*. Rob Zombie’s Halloween was, to get the terminology right, not so much a remake of John Carpenter’s 1978 original as it was a reset of the franchise. Which means there was always going to be a sequel.
*. But Zombie’s first film stalled badly halfway through and was clearly running on empty through the final half hour. So it’s not like it took a full head of steam with it into sequel territory. Since the only thing I liked from the first film, Michael’s back story, wasn’t going to be in this one, what I anticipated was just a whole lot more of what I didn’t like.
*. This is not quite what happened. I didn’t like this movie, but not for its lack of trying to do something a little different.
*. After an exceptionally long, confusing, and alienating dream intro, this movie picks up a year after the events of the first. But so much has changed it scarcely feels like a sequel.
*. Young Michael is no longer Daeg Faerch, who I quite liked in the 2007 film. Apparently Faerch had aged a lot in two years. Here Michael is played by Chase Wright Vanek, who looks much prettier.
*. Michael’s mom is no longer a hard-working single mom with a difficult child but some kind of evil ethereal demon princess.
*. Dr. Loomis is no longer a concerned child psychiatrist but an obnoxious celebrity author wannabe.
*. Laurie (“Angel”) Strode and her friend Annie are no longer highschool students but Gen-Y slackers. Laurie in particular has slid from being a model student and babysitter to being a tattooed, drug-taking, party girl.
*. Are we to believe that Laurie is just finding out now, from Loomis’s book, that she’s Michael’s sister? Wouldn’t the press have been all over that?
*. What happened to Carpenter’s Halloween score? It only reappers here at the very end. Zombie used it more in the remake and he has nothing to replace it with here.
*. Kim Newman: “Rob Zombie plainly loves horror films . . . but proves frustratingly unable to apply his talents to making them. . . . His Halloween is less a remake than fan fiction, reimagining its Shape as an abused, animal-torturing son of a pole-dancer (Sheri Moon Zombie) and depicting Dr. Loomis (Malcolm McDowell) as a fame-chaser on a par with Gale Weathers, but the film is unable to work up much interest in or empathy with Laurie (Scout Taylor-Compton). A dangerous dislike of ordinary people, an inability to care about victims and a lack of interest in suspense (and, therefore, terror) doesn’t serve to deepen the series but to drag it down a depressing dead end.”

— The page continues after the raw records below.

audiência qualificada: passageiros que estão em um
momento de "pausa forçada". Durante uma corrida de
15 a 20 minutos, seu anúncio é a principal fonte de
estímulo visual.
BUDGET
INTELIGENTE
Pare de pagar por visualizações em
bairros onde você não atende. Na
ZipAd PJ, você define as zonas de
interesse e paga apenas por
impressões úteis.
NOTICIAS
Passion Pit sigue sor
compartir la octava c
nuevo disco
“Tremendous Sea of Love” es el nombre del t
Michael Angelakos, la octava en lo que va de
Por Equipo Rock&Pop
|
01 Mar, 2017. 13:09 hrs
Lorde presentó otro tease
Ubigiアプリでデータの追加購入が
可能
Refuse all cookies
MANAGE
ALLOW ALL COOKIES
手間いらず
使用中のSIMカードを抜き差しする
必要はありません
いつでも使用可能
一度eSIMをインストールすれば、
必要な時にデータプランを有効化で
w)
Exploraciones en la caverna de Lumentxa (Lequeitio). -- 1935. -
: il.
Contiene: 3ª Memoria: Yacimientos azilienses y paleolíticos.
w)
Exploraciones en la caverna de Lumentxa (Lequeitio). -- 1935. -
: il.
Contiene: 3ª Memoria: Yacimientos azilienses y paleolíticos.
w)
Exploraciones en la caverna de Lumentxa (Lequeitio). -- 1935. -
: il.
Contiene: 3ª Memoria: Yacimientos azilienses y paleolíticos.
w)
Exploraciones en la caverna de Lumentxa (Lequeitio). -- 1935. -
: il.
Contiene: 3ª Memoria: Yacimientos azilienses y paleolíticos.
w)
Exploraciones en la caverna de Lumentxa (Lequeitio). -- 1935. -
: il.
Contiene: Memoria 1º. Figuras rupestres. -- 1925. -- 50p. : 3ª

*. I don’t agree with all of this. I think Zombie does care about his characters, albeit not as many of them in this film. But he is a very limited filmmaker, with almost no talent for building suspense. He also doesn’t have much of an imagination, and doesn’t appear to be growing as a writer or a director.
*. There was a lot of countercasting in the previous film, with well-known weirdos playing authority figures. A number of them are back here, plus we get a psychiatrist played by Margot Kidder. At least Zombie is sticking to the formula.
*. What’s new in this film is silly, and what’s not new is very dull. We even get the same predilection for women crawling on the ground away from the killer. The deaths are, again, perfunctory. There is only one good kill (where the strip club bouncer has his head kicked in). The rest is the just the usual parade of stabbings, only with more of a music-video sensibility to the photography.
*. I mentioned in my notes on the first film that Zombie is more Texas Chain Saw than Halloween, with the feral family being his real obsession. That was obvious from the long intro to that film, and it’s back here with the Myers family reappearing as ghosts. No matter how crazy and inexplicable their presence, Zombie simply had to shoehorn them back in.
*. Originally everyone was supposed to die at the end, making Laurie’s final Norman Bates-style smile a postcript from the afterworld. Instead we’re left to wonder how much, if anything, in this film is real. A question that’s a lot less interesting than it sounds.